I can't even tell if I agree or disagree with your post. Maybe you should give the "caps" key a break -- what the hell does "fROM" or "fuaX" mean? I would be better able to discern what you are saying if you just said it in plain prose.

My aside: Does anyone still speak English?


Simple distinction between socialized medicine and single payer.
Why do I only hear about more socially developed countries' medical approaches from Michael Moore's movie and a friend who travels to Europe? Culture and societies evolve via cross-fertilization of ideas. Why isn't our discussion centered on how well other countries' systems are working? And which elements are most likely to work here?
Is it worth it to those in power to keep individuals alive and healthy for continued production and consumption when there are excess numbers of job seekers, increasing automation, and expanding world markets? Do we value corporate profits over healthy environments, bodies and minds? For real? Is this U.S.?


Oha - You identify a crucial point in your 1st paragraph. -- lack of US mainstream news media coverage of successful, alternate systems in other advanced countries.
Despite M. Moore's movie being shown in many US movie theatres several yrs ago, it's explosive subject matter was never widely picked-up for sustained news coverage & public discussed by the MSM. .

PBS FRONTLINE also did an excellent documentary a few yrs ago, comparing well-run, public health care systems in W. Europe and Japan with the corporate-dominated, predatory system in the US. Here, too, the US mainstream news media generally ignored the PBS documentary's shocking comparisons.
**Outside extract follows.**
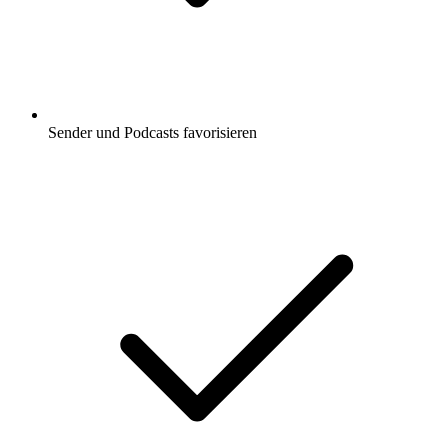
Sender und Podcasts favorisieren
Unfortunately, most Americans still get their new & analysis from the corporate MSM, are are simply too overworked, tired, and disgusted to seek out alternative sources like PBS, or Michael Moore's movies, etc.

As with most public policy issues in the US today, the discussion of both realities and possibilities are increasingly mis- framed, or shallowly-framed, for broad public consumption by a de facto-dominant, Big Money/Corporate point of view.



RockyMountainView -- I agree with your criticisms/observations of my poorly-written post, above -- I tried to jam too many contextual details into a compacted text, which then turned-out to be a piece that was altogether too-long and wandering, anyway.
FWIW: the caps in "fROM" and "fauX" were typos that I though I had corrected.
Extreme fatigue didn't help, either.
Regards, Alex G.


Thanks. Been there, done that, too.


Sure sounds that way. We need to keep our voices with congress and other organizations.